NHS standards are very high, and extremely accessible geographically in that the NHS operates across the UK while some rehab facilities may be a long way from Dorchester; it is important to bear in mind, however, that, as previously mentioned, waiting lists can be very long and waiting times distressingly lengthy, while quality does vary from one NHS trust to the next.
Addiction Support Groups
A number of organisations exist across the country to provide assistance to recovering addicts, and some of these operate a support group model. Support groups are groups of individuals who are themselves recovering addicts – some only recently free from addiction, while others may have been clean for many years.
Here, they come together at regular meetings to give and take mutual support: sharing their stories of addiction, giving advice on how to resist relapse, showing solidarity and sympathy when group members are struggling, and providing the simple companionship which can mean so much in times of difficulty and loneliness.
The most famous support group organisation, and the one on which most others are modelled, is Alcoholics Anonymous (AA) which was founded in 1935 and runs on a 12-step programme of personal and spiritual development, with one of the steps being a recognition that a higher power – such as God – can assist with an alcoholic’s recovery.
Narcotics Anonymous (NA), founded in 1953 and based directly upon the AA model, is the second-largest support group organisation worldwide and caters to recovering drug addicts specifically. In a similar vein, but supporting those recovering from addictions to specific substances, are Cocaine Anonymous (CA), Heroin Anonymous (HA), Marijuana Anonymous (MA) and Crystal Meth Anonymous (CMA), all of which operate 12-step programmes.

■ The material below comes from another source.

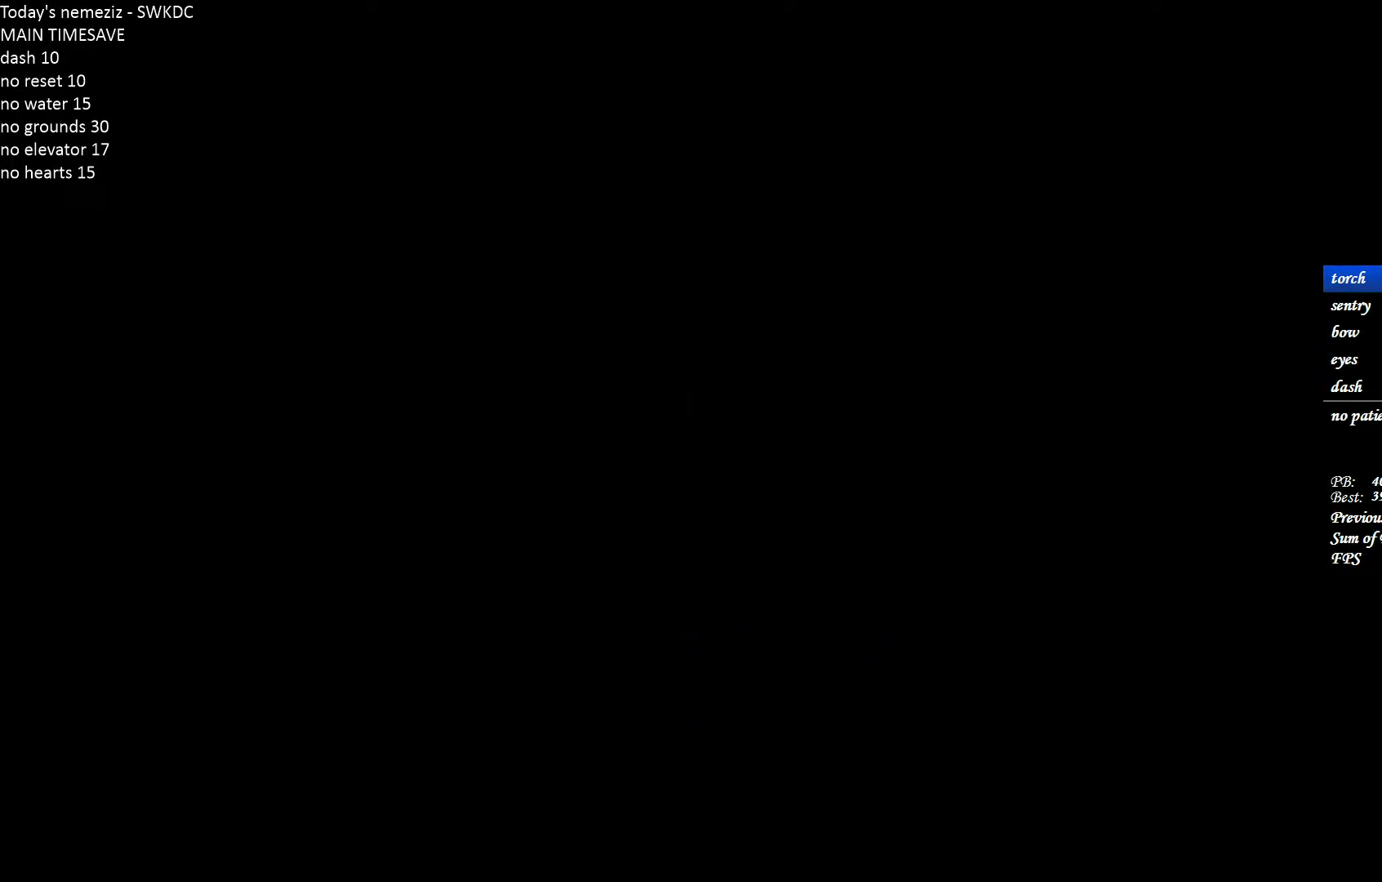
{"keys": [], "mouse": [], "events": []}
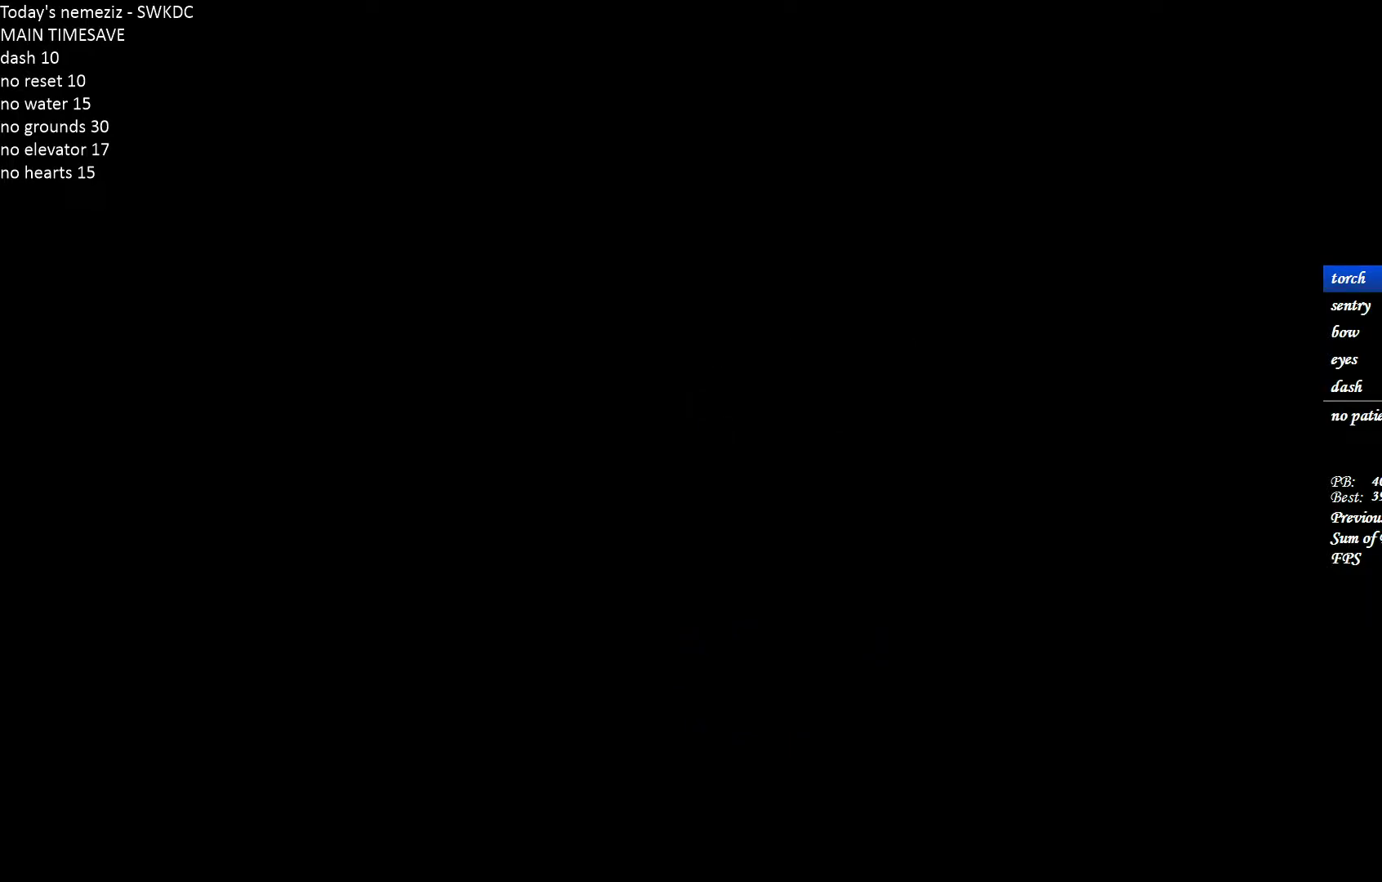
{"keys": [], "mouse": [], "events": []}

There are also support groups such as Al-Anon and Nar-Anon assisting the families and friends of addicts which typically hold meetings alongside those for the addicts themselves. Support groups typically meet weekly, though each local chapter is managed independently, and meeting times and venues are subject to change.
To find information on meetings in or near Dorchester, see the relevant websites: Alcoholics Anonymous
, Narcotics Anonymous; Cocaine Anonymous; Heroin Anonymous; Marijuana Anonymous; Crystal Meth Anonymous.
Types of Counselling
A form of help which can be particularly useful for people with very busy schedules, individual counselling may be engaged in following the completion of a treatment programme at rehab, or potentially prior to engaging in such a programme, as a way of managing an addiction on a temporary basis.
Private addiction counsellors are like regular psychotherapists (though obviously with a more specific focus) in that they can be seen by private appointment on an ongoing – usually weekly – basis and offer a broad variety of different therapy models. Private counsellors can be found throughout the country and usually charge per appointment.
How to Get to Primrose Lodge from Dorchester
Primrose Lodge is a unique rehab clinic located in the historic town of Guildford, Surrey. Boasting a private gymnasium, purpose-built treatment rooms and en suite bedrooms, this attractive, spacious building is the perfect getaway for those battling addiction.
Primrose Lodge’s highly experienced staff are on hand 24/7 to ensure patients’ safety and comfort. Integrated treatment programmes designed to address the root causes of addiction are provided in a tranquil and confidential environment in which patients can focus wholly upon their recovery.
To get to Worplesdon from Dorchester, take the B3150 to the A35 and follow that road to the A31. Take the A31 as far as the M27; join the motorway and then at junction 4, exit onto the M3. Stay on the M3 to junction 4, then take the A331 exit. Stay on that road to the B3411; continue onto B3405 and then join the A324. Join the B3032, take the B380 and finally the A322; follow signs to Worplesdon.